In 1900, Vines began a business career of incredible variety. His first venture was a mixed business south of Dean Street on the eastern side of Kiewa Street. He became agent for a Sydney tailoring establishment and could offer customers groceries, vegetables, fruit, and insurance.
Interviewed by the Border Morning Mail at age 74 in 1946, Vines told the journalist that as business expanded, he purchased two wagons to supply fruit and vegetables in Albury and district. He described rising early to feed the horses, and while his wife attended the shop, he went out delivering. The rounds completed, he worked in the shop, among other jobs making ice-cream and tomato sauce, closing his doors at midnight. This, he said, was his routine for some 40 years, and he was satisfied that hard work has harmed no man.

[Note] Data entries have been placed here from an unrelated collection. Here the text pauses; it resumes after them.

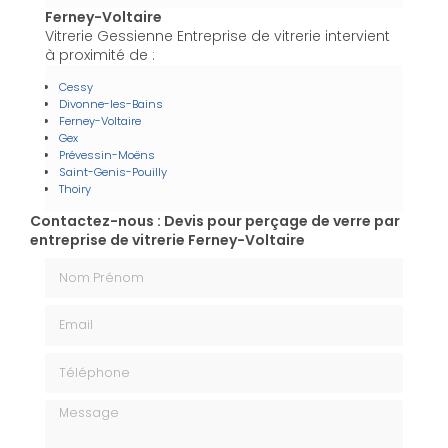
Ferney-Voltaire
Vitrerie Gessienne Entreprise de vitrerie intervient
à proximité de :
Cessy
Divonne-les-Bains
Ferney-Voltaire
Gex
Prévessin-Moëns
Saint-Genis-Pouilly
Thoiry
Contactez-nous : Devis pour perçage de verre par
entreprise de vitrerie Ferney-Voltaire
Nom Prénom
Email
Téléphone
Message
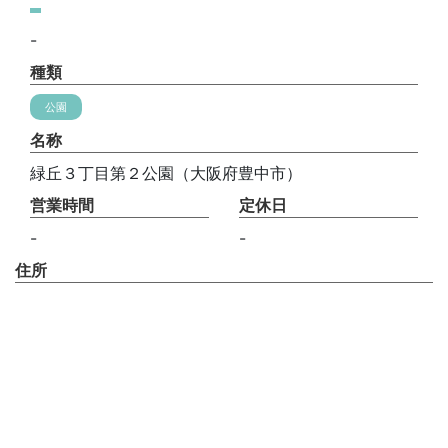
-
種類
公園
名称
緑丘３丁目第２公園（大阪府豊中市）
営業時間
定休日
-
-
住所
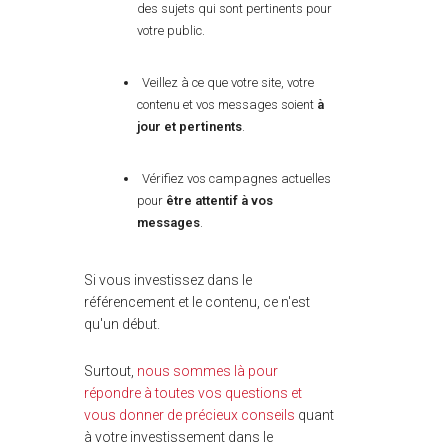
des sujets qui sont pertinents pour
votre public.
Veillez à ce que votre site, votre
contenu et vos messages soient
à
jour et pertinents
.
Vérifiez vos campagnes actuelles
pour
être attentif à vos
messages
.
Si vous investissez dans le
référencement et le contenu, ce n'est
qu'un début.
Surtout,
nous sommes là pour
répondre à toutes vos questions et
vous donner de précieux conseils
quant
à votre investissement dans le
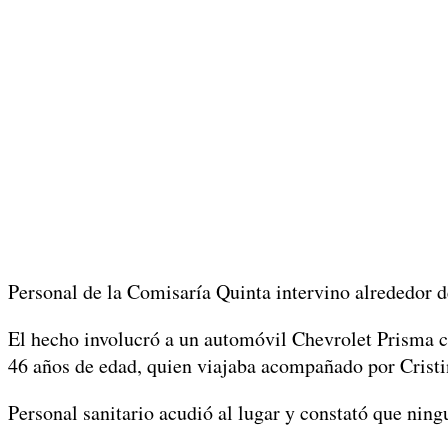
Personal de la Comisaría Quinta intervino alrededor de
El hecho involucró a un automóvil Chevrolet Prisma c
46 años de edad, quien viajaba acompañado por Cristi
Personal sanitario acudió al lugar y constató que ning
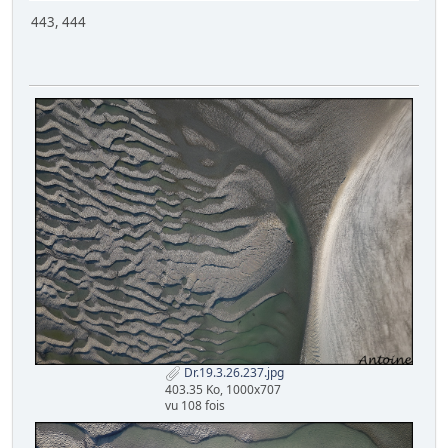
443, 444
Dr.19.3.26.237.jpg
403.35 Ko, 1000x707
vu 108 fois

Looking for larger premises, Vines rented premises on the eastern corner of AMP Lane on Dean Street, the site later becoming the T&G building. Fruit and vegetables had been supplied by local market gardeners, so Vines leased 16 acres where Albury High School now stands, where he laid out his own market garden, grew grain and kept cows to supply milk for ice cream.
Vines added millinery and footwear to the store and next door opened a fish shop. In the basement of his store, he established a popular refreshment room that he called "Jenolan Caves", decorator Werne Dunstan producing the atmosphere of a cave with stalactites and stalagmites. He also opened shops in Wodonga and Wangaratta.
Continuing to expand, Vines started a seed, plant and florist business, importing seeds directly from Europe, and opened the Melbourne Cash Grocery, with his brother as manager. He laid out a nursery in Guinea Street where he also leased stabling to racehorse owners and trainers. Next venture was a 13-acre orchard on the old Sydney Road (now Borella Road), where he also fattened pigs and ran poultry.
Vines died in April 1949 and is buried in the Waugh Road cemetery.